Creationist Rumblings in Louisiana

The Baton Rouge Advocate has an article about creationist rumblings in one of Louisiana’s school districts. At a meeting this week, board members and officials with the Livingston Parish School District discussed their state’s 2008 Science Education Act (LSEA), which its opponents argue was written in order to sneak Christianity into science class. The folks behind the law, meanwhile, are shocked (shocked, I tell you!) that anyone could accuse them of such a thing. All they are trying to do, they argue, is improve science education.

So it’s interesting to read how Livingston district officials view the law:

The discussion came up during a report on the pupil progression plan for the 2010-11 school year, delivered by Jan Benton, director of curriculum. Benton said that under provisions of the Science Education Act enacted last year by the Louisiana Legislature, schools can present what she termed “critical thinking and creationism” in science classes. Board Member David Tate quickly responded: “We let them teach evolution to our children, but I think all of us sitting up here on this School Board believe in creationism. Why can’t we get someone with religious beliefs to teach creationism?”
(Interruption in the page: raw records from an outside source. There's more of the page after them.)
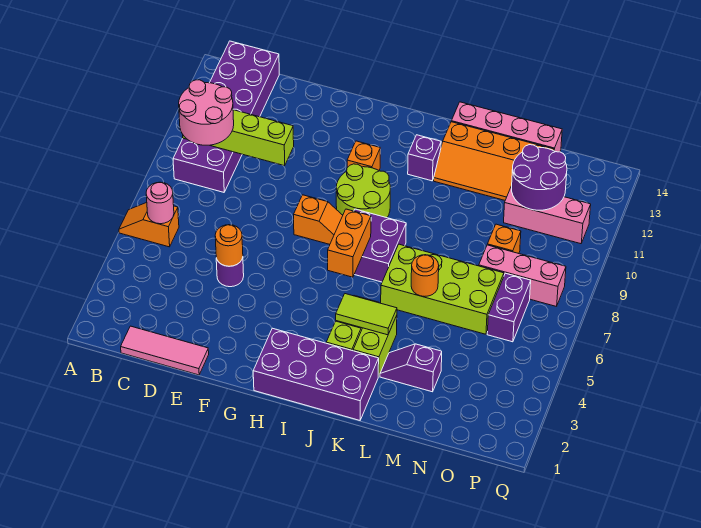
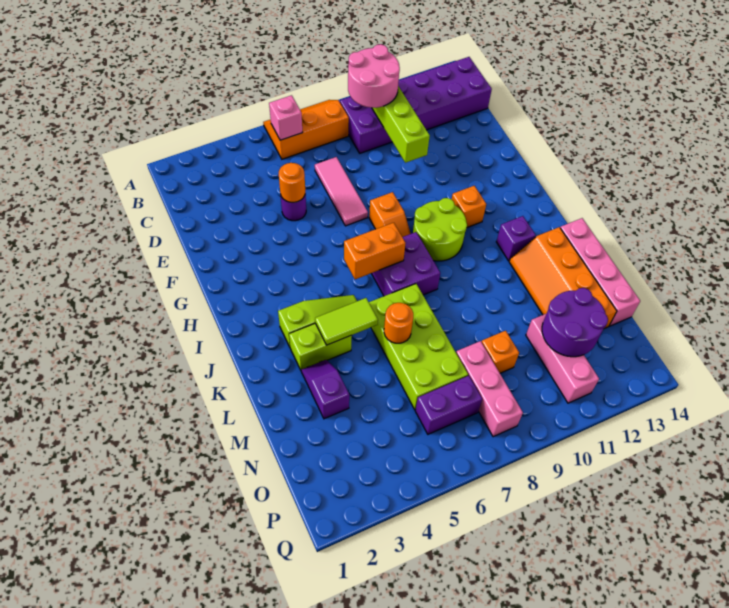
orange slope A6:B6 level 1 top B -> orange slope A6:B8 level 1 top B
pink round brick B6 level 2 -> pink brick B6 level 2
pink tile C1:E1 level 1 -> pink tile D7:F7 level 1
purple brick H1:K2 level 1 -> none
lime tile J4:K4 level 2 -> lime tile K4:K5 level 2

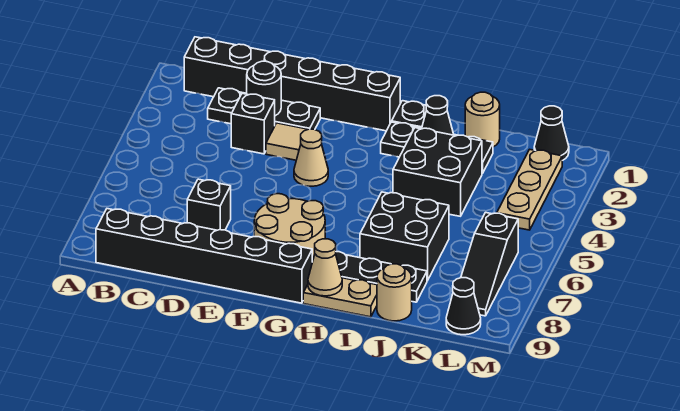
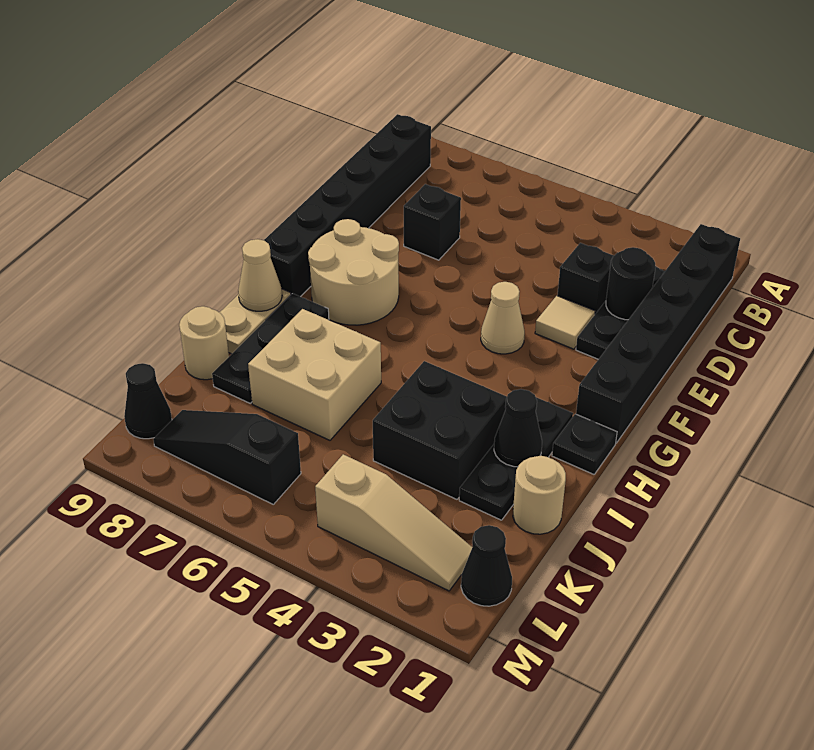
black brick I6:J7 level 1 -> tan brick I6:J7 level 1
tan plate L2:L4 level 1 -> tan slope L2:L4 level 1 top 4

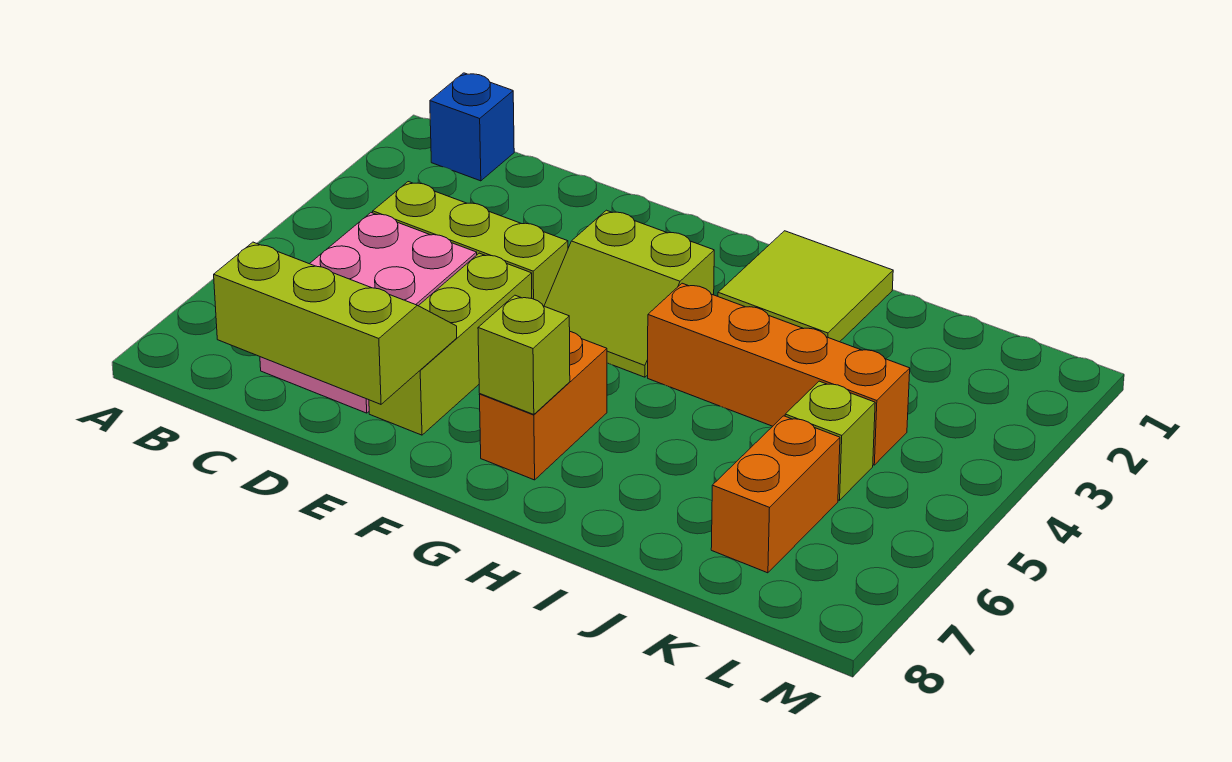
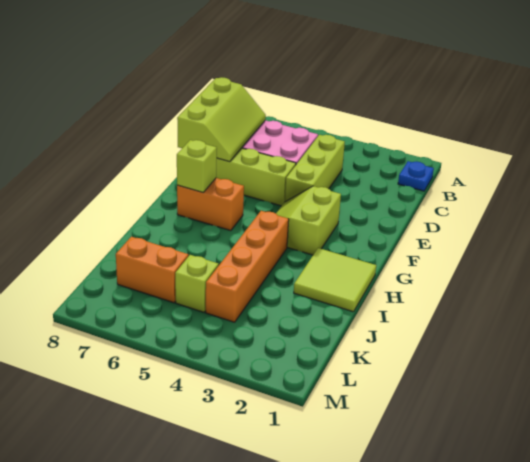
blue brick B1 level 1 -> blue plate B1 level 1

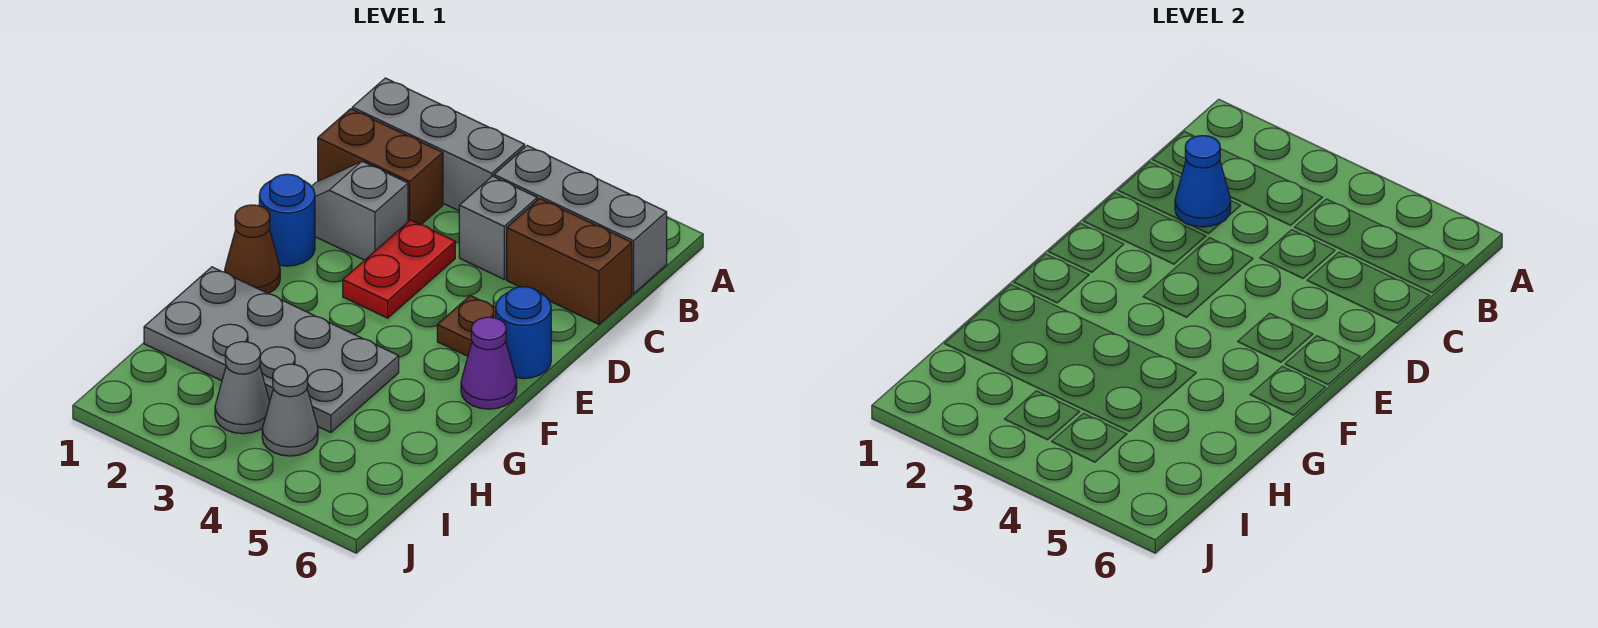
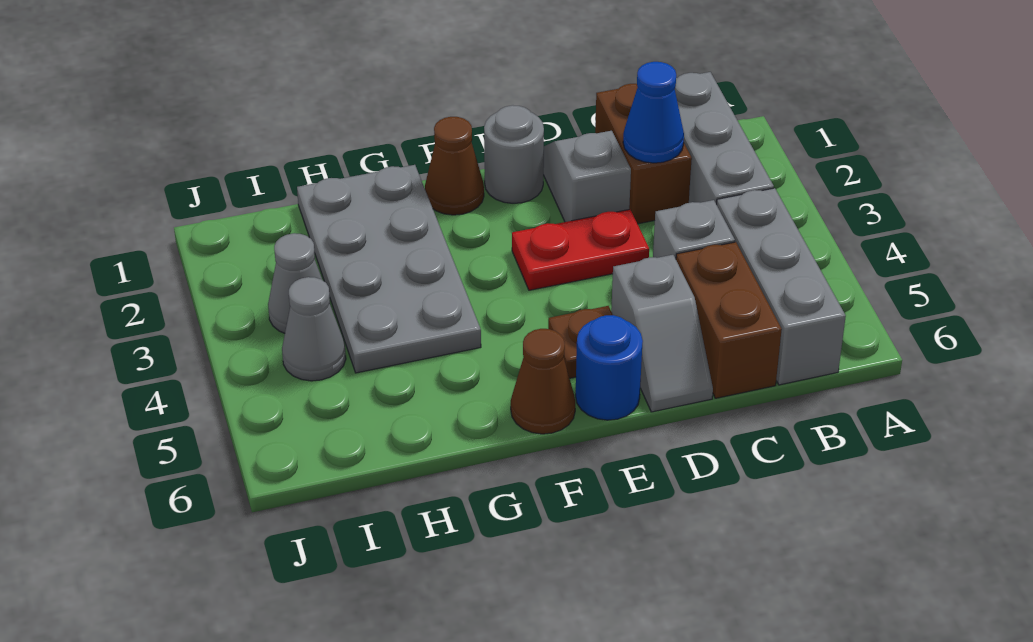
none -> grey slope D5:D6 level 1 top 5
blue round brick E1 level 1 -> grey round brick E1 level 1
purple cone F6 level 1 -> brown cone F6 level 1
Whether anything will come of the discussion remains to be seen. For now, the board appears supportive, but non-committal:

When Martin suggested that the board appoint a committee to study the possibility of introducing creationism into the classroom, his opinion met with general, if unofficial approval.

“We shouldn’t just jump into this thing, but we do need to look at it,” Martin said. “The American Civil Liberties Union and even some of our principals would not be pleased with us, but we shouldn’t worry about the ACLU. It’s more important that we do the correct thing for the children we educate.”

Meanwhile, Barbara Forrest, a Southeastern Louisiana University philosophy of science professor and one of intelligent design’s most damning critics, responds to the Livingston Parish discussion, providing some interesting context and delivering a dead-on blow-by-blow account of the religious motivations of those behind the law this week in the Hammond Daily Star. The Louisiana Family Forum, along with the pro-intelligent design Discovery Institute, was a chief lobbyist for LSEA. It is now embarking on a campaign to review all new science textbooks before their adoption. By the way, the Family Forum’s mission statement is to “persuasively present biblical principles in the centers of influence on issues affecting the family through research, communication and networking.”

Forrest writes:

The LSEA was only the beginning. The LFF’s attack on science textbooks is next. And now the Livingston Parish School Board has announced its intention to consider teaching creationism. This is what the Legislature, BESE, and Bobby Jindal have enabled the LFF to pull off. Throughout it all, the citizens of Louisiana have remained almost completely silent. With a few commendable exceptions, the scientific community has done the same. Will they finally do something this time to stop the assault on science and public education?

Science education watchdogs have been waiting for one of Louisiana’s school districts to implement creationism into science class in response to the law. Whether this will go anywhere is hard to tell, but the board’s statements prove once again the wisdom of Lenny Flank’s Rule, which goes something like this: Given enough time to talk, the intelligent design creationists will always shoot themselves in the foot. Eventually, they will bring religion into the discussion, because for them, that’s what it’s all about.

Which means no matter how much Gov. Jindal and his supporters at the Louisiana Family Forum and the Discovery Institute argue that they are only motivated by sound science education, their true motivations are forcing their religious beliefs on other people’s children.